New York University
Location: Union Square West and 16th Street.
The accommodations: A 650-square-foot one-bedroom shared by four students.
What the broker says: “It’s a full-service building with a laundry room … and [it’s got] a really big living room. You could put up a pressurized wall and make it a two-bedroom,” says Matteo Prandoni of Mark David & Company. “[But] the finishes are old. I have clients that would say ‘no’ just because of the floor.”
What the student pays: $1,310 per month (totaling $11,790 from mid-August through mid-May) per student, including utilities (central air!), toilet paper, and garbage bags.
Open-market value: $650,000 (or $3,200 per month as a rental). “What makes it valuable is its location,” explains Prandoni. “You’re basically connected to everything.”
Location: Broadway and 116th Street.
The accommodations: Classic dorm living, with barely enough space—approximately 150 square feet—for one student to maneuver. (Forget hosting a party here.) There’s no kitchen in the room, and the shared bathroom is down the hall. Then again, there’s a spectacular view of the Hudson, always a prize on the Upper West Side.
What the broker says: “It’s got a full-time doorman”—Barnard College security—“and there’s a courtyard and the building’s well maintained,” says Bellmarc’s Jamie Breitman with a certain amount of optimism. “You see the river through the trees!” But she says the real value comes, as ever, from the location. “You’re close to restaurants and transportation.”
What the student pays: $877.11 per month (totaling $7,894 from September through May), including all utilities.

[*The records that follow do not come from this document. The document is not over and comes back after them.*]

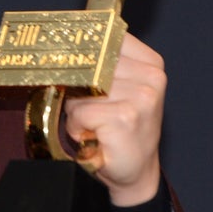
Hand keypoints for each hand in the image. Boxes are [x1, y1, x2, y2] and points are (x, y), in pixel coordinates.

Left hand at [62, 33, 164, 205]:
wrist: (135, 170)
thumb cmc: (119, 128)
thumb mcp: (113, 89)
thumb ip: (99, 65)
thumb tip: (61, 48)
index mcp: (150, 62)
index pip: (102, 41)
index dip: (82, 60)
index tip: (84, 78)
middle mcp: (151, 76)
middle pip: (89, 66)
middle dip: (80, 91)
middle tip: (94, 113)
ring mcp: (142, 96)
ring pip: (82, 90)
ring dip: (78, 112)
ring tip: (96, 126)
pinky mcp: (126, 117)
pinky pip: (81, 113)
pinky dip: (78, 127)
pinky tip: (94, 137)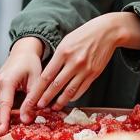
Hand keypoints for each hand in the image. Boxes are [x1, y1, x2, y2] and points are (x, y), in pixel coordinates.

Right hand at [0, 37, 44, 134]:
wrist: (23, 51)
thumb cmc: (30, 63)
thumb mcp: (36, 81)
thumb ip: (32, 101)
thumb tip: (26, 121)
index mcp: (7, 81)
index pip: (5, 104)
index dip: (3, 120)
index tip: (1, 132)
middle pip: (4, 108)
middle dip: (11, 117)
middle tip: (23, 122)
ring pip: (6, 106)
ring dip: (16, 108)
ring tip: (27, 96)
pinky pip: (6, 101)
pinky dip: (14, 103)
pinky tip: (22, 94)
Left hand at [21, 13, 139, 118]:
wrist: (107, 32)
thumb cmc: (84, 34)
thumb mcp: (66, 41)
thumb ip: (58, 57)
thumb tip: (48, 74)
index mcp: (63, 52)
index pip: (47, 75)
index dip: (38, 89)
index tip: (32, 97)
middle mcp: (73, 62)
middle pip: (56, 85)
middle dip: (46, 98)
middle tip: (39, 106)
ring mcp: (84, 69)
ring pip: (69, 91)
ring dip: (60, 101)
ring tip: (53, 107)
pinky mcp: (94, 74)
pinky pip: (81, 89)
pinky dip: (74, 96)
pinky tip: (68, 99)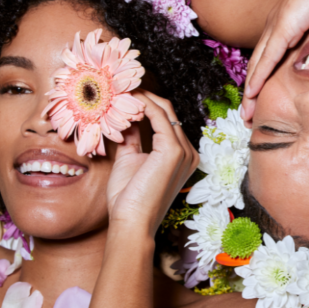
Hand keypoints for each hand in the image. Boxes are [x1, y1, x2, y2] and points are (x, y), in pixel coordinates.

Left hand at [105, 90, 199, 235]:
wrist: (132, 223)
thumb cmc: (129, 199)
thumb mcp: (130, 160)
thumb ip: (132, 138)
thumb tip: (126, 117)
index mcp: (182, 156)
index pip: (167, 120)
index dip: (146, 104)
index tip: (123, 94)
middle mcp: (189, 152)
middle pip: (168, 112)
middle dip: (144, 96)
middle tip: (121, 85)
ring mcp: (184, 151)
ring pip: (164, 110)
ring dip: (140, 97)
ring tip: (119, 88)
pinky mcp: (173, 150)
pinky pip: (158, 117)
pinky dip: (141, 105)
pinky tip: (125, 99)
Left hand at [241, 0, 308, 121]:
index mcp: (287, 24)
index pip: (271, 58)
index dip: (265, 80)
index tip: (262, 100)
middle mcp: (277, 27)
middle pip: (259, 66)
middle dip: (252, 93)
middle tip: (248, 116)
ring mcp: (278, 28)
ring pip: (258, 67)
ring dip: (251, 93)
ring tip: (246, 114)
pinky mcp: (285, 28)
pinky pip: (267, 59)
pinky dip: (257, 77)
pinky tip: (250, 93)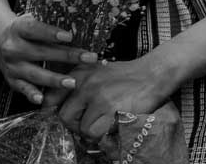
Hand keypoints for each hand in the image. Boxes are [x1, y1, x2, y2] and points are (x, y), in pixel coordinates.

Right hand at [0, 12, 98, 107]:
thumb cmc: (24, 29)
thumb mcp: (31, 20)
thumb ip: (48, 25)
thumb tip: (77, 28)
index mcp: (18, 28)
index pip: (35, 29)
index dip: (51, 33)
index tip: (69, 36)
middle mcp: (13, 48)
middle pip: (40, 52)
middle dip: (66, 56)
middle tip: (88, 58)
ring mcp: (11, 65)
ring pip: (34, 73)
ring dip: (54, 79)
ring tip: (72, 82)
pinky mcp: (11, 79)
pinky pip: (22, 88)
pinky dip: (31, 94)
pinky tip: (42, 99)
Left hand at [59, 49, 179, 142]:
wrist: (154, 73)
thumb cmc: (128, 76)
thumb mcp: (99, 73)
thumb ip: (80, 87)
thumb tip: (59, 108)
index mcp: (80, 73)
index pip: (51, 97)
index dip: (52, 111)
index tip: (60, 117)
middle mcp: (85, 83)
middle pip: (64, 116)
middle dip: (76, 125)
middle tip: (90, 123)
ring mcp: (97, 96)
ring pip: (81, 128)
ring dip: (92, 130)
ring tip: (105, 122)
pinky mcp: (109, 108)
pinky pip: (95, 131)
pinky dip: (103, 133)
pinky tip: (113, 123)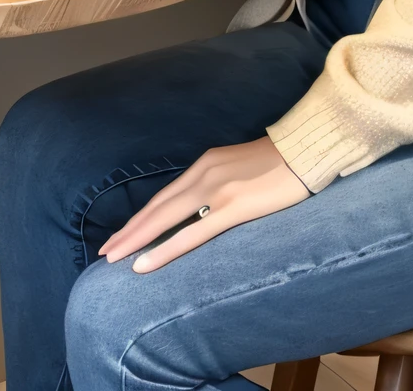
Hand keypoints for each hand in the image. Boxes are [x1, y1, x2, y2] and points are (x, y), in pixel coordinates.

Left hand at [99, 136, 309, 273]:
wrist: (308, 148)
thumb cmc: (283, 161)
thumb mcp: (241, 166)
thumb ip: (221, 181)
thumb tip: (211, 205)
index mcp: (206, 164)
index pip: (165, 196)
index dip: (142, 217)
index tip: (122, 233)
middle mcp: (204, 174)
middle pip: (157, 208)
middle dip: (129, 230)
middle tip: (104, 251)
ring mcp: (216, 190)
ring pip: (164, 220)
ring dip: (135, 240)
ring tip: (112, 258)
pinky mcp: (232, 207)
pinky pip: (190, 234)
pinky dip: (162, 251)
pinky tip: (142, 264)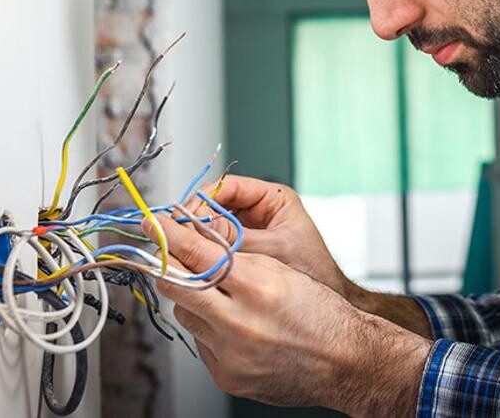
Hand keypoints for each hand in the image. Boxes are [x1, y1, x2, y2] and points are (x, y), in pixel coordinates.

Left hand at [145, 215, 431, 415]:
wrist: (345, 361)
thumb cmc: (321, 310)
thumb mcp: (283, 269)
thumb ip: (239, 257)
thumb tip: (197, 242)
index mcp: (259, 286)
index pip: (200, 253)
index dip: (172, 234)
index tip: (155, 223)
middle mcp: (240, 321)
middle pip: (179, 285)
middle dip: (166, 263)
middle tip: (160, 248)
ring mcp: (230, 353)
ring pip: (186, 314)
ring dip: (190, 296)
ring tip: (212, 289)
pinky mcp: (227, 375)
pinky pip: (200, 341)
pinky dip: (206, 326)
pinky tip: (227, 320)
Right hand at [185, 175, 352, 297]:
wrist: (324, 312)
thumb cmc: (313, 273)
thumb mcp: (272, 251)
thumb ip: (235, 240)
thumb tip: (196, 230)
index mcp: (272, 198)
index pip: (226, 187)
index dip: (201, 200)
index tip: (183, 217)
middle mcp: (259, 210)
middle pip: (214, 205)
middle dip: (193, 221)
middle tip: (174, 237)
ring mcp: (249, 230)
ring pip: (211, 227)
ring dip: (196, 239)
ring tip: (181, 252)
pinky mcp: (242, 251)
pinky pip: (215, 247)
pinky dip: (203, 255)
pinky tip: (193, 266)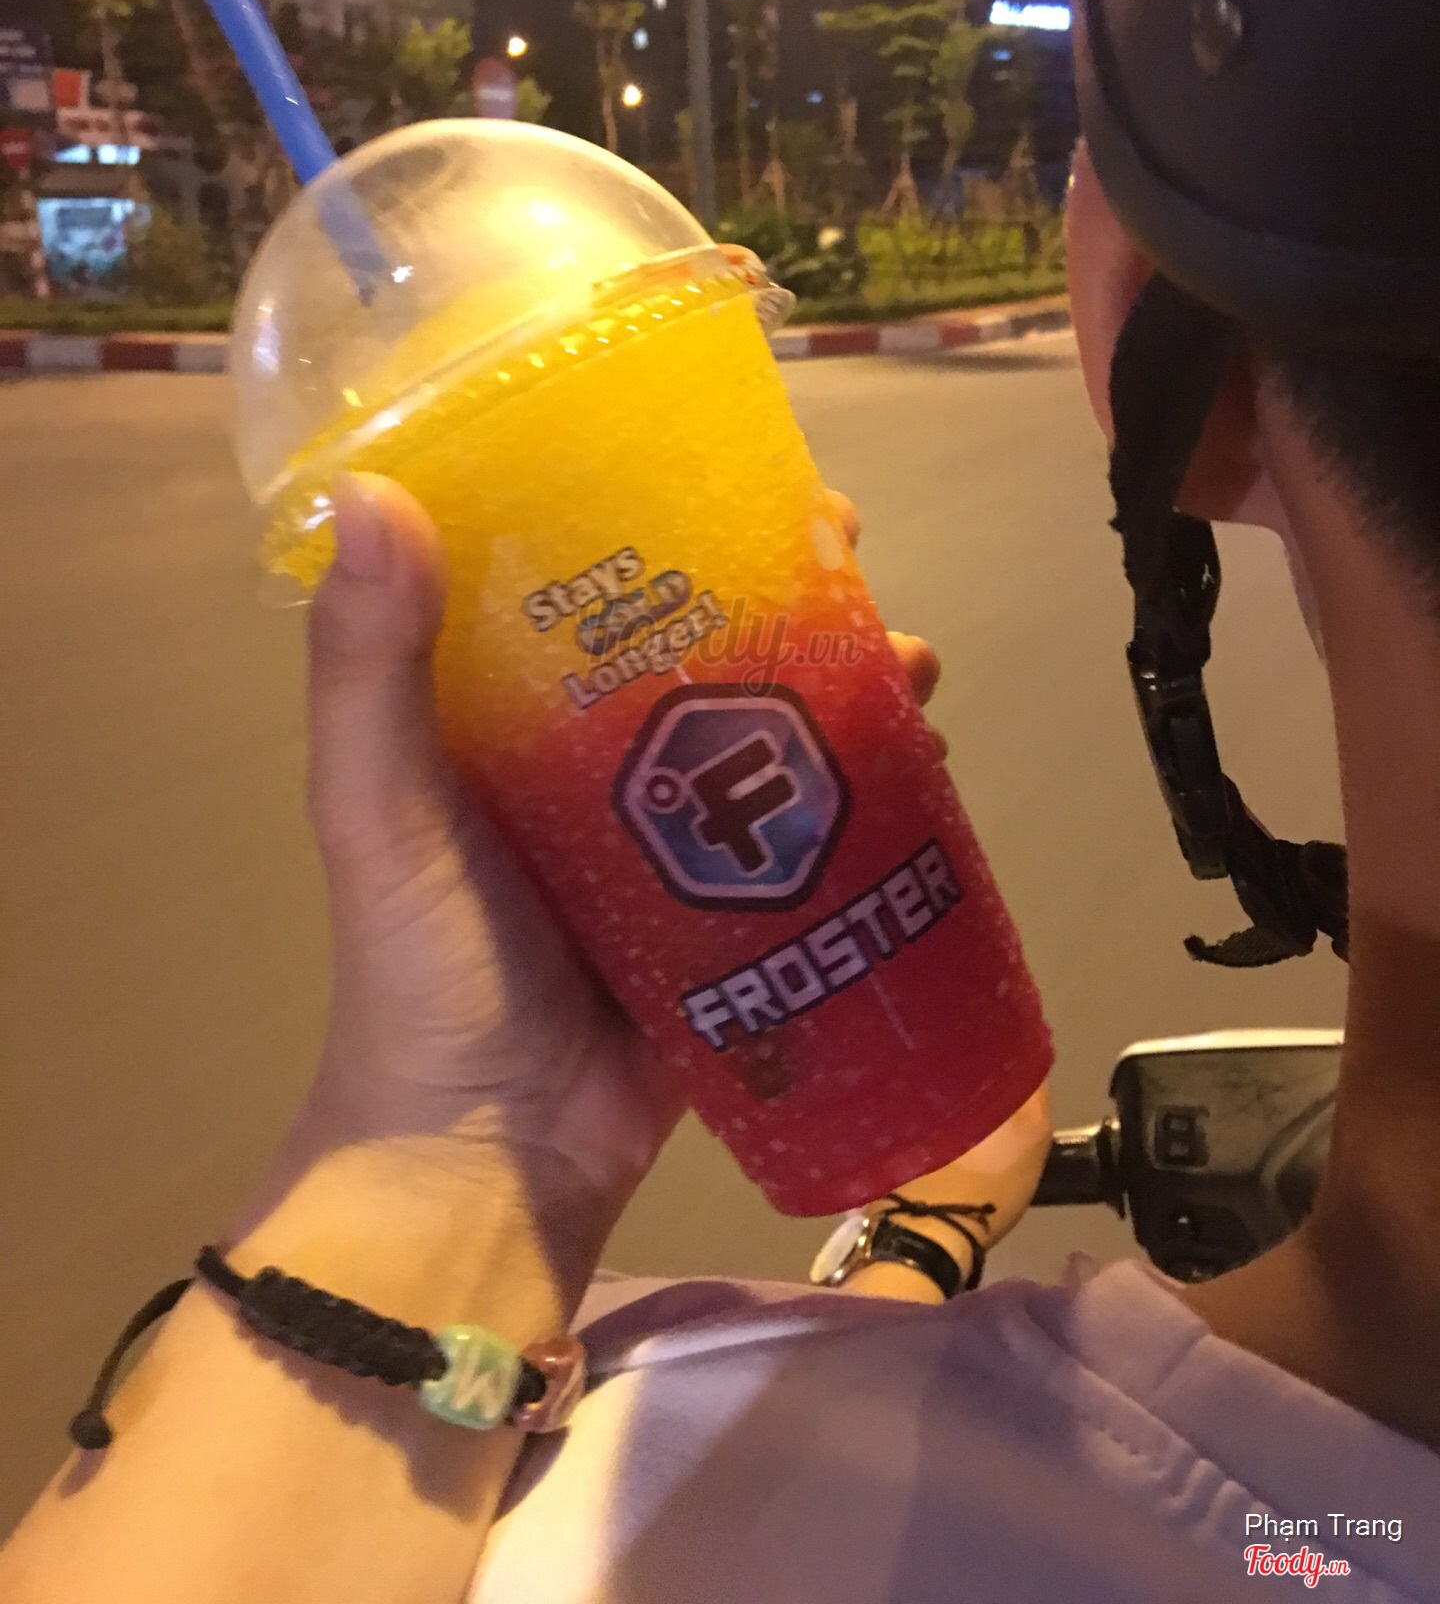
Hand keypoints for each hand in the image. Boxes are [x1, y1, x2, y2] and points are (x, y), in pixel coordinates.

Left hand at [276, 475, 942, 1255]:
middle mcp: (607, 758)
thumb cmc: (425, 967)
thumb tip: (372, 485)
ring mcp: (689, 836)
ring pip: (790, 727)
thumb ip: (366, 665)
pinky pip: (827, 830)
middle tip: (858, 567)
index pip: (601, 579)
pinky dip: (883, 787)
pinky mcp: (749, 911)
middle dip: (799, 593)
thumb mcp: (379, 807)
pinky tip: (933, 759)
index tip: (742, 474)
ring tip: (912, 665)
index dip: (672, 514)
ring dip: (858, 682)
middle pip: (719, 642)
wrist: (490, 1155)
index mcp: (516, 714)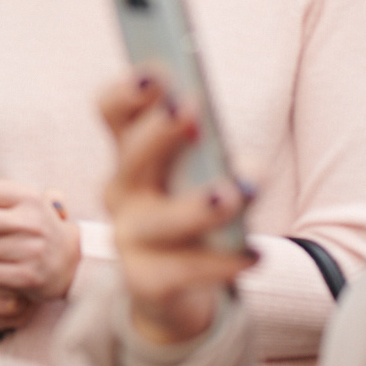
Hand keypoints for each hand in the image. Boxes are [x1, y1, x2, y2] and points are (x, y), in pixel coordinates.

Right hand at [99, 73, 256, 345]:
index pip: (113, 113)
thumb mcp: (199, 178)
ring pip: (160, 219)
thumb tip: (246, 169)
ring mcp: (129, 239)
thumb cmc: (190, 219)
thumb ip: (216, 162)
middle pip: (130, 156)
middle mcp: (122, 193)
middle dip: (159, 132)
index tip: (156, 72)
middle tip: (192, 110)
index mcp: (131, 155)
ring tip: (232, 194)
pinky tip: (252, 254)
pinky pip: (185, 270)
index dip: (127, 92)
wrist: (172, 293)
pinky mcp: (147, 282)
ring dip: (196, 205)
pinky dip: (221, 262)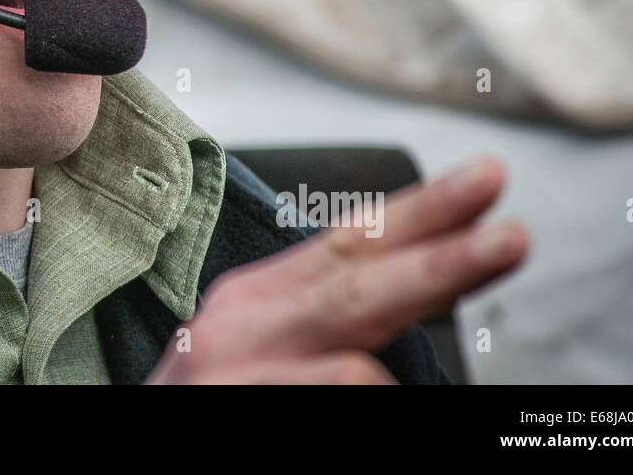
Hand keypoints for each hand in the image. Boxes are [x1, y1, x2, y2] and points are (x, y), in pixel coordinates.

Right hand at [145, 155, 527, 383]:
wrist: (121, 448)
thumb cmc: (213, 400)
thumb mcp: (258, 349)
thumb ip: (323, 322)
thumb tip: (420, 301)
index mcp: (255, 299)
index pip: (346, 245)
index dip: (418, 214)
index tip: (484, 184)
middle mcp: (240, 324)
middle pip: (355, 283)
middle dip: (440, 255)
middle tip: (512, 233)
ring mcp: (231, 375)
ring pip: (351, 364)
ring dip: (420, 325)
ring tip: (495, 266)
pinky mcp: (231, 409)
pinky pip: (331, 397)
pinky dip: (370, 391)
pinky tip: (385, 383)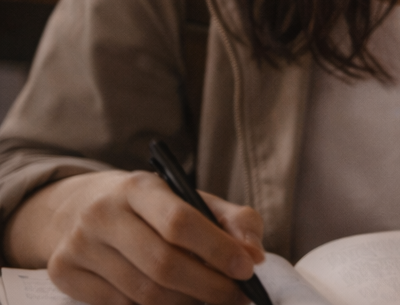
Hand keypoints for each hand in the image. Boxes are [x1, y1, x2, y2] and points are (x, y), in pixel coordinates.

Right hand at [2, 170, 264, 304]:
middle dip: (208, 287)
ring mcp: (78, 245)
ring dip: (186, 303)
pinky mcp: (63, 273)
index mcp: (139, 188)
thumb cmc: (153, 208)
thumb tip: (254, 256)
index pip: (180, 222)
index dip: (217, 250)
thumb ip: (233, 221)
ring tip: (213, 302)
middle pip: (163, 264)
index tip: (247, 269)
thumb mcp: (192, 200)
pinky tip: (177, 302)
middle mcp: (102, 214)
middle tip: (238, 298)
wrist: (82, 208)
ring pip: (142, 292)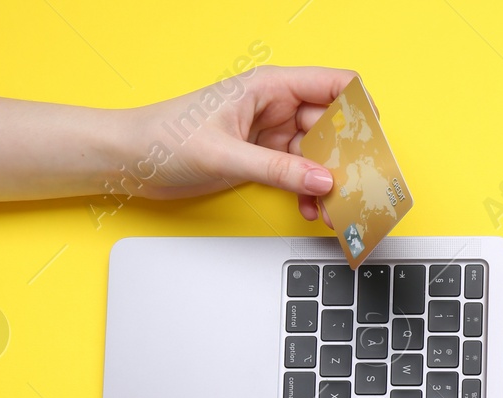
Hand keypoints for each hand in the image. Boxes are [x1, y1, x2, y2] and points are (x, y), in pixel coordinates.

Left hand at [125, 65, 363, 223]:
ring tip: (334, 208)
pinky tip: (310, 209)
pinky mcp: (262, 158)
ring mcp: (270, 133)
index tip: (374, 143)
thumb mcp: (226, 156)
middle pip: (333, 125)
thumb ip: (278, 171)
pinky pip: (300, 174)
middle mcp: (275, 106)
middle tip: (358, 187)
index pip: (335, 84)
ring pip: (319, 155)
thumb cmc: (162, 139)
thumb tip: (322, 181)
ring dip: (330, 182)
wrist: (128, 159)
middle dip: (348, 157)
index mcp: (269, 87)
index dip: (361, 110)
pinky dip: (309, 192)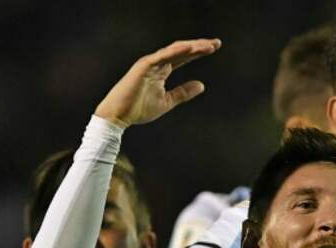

Open-market value: Assuming the addition of a basic kitchen and bath, it could fetch $260,000 to $275,000 (or $1,400 to $1, 500 per month as a rental). “I’d get a Murphy bed on one side and an entertainment center on the other,” suggests Breitman.
Brooklyn Law School
Location: Hicks Street, Brooklyn Heights.
The accommodations: A 350-square-foot studio for one attorney-to-be.
What the broker says: “It’s super-cute!” says Corcoran’s Deborah Rieders. “A lot of the rentals I see are worse—they have mold in the bathroom caulking and cabinets falling off the hinges, This has charm. The windows are original wood, you have partial views of Manhattan, and you’re looking onto $4 million homes.”
What the student pays: $1,100 per month, including heat.
Open-market value: $225,000 (or $1,600 per month as a rental). “This is infinitely better than my first postcollege apartment,” adds Rieders.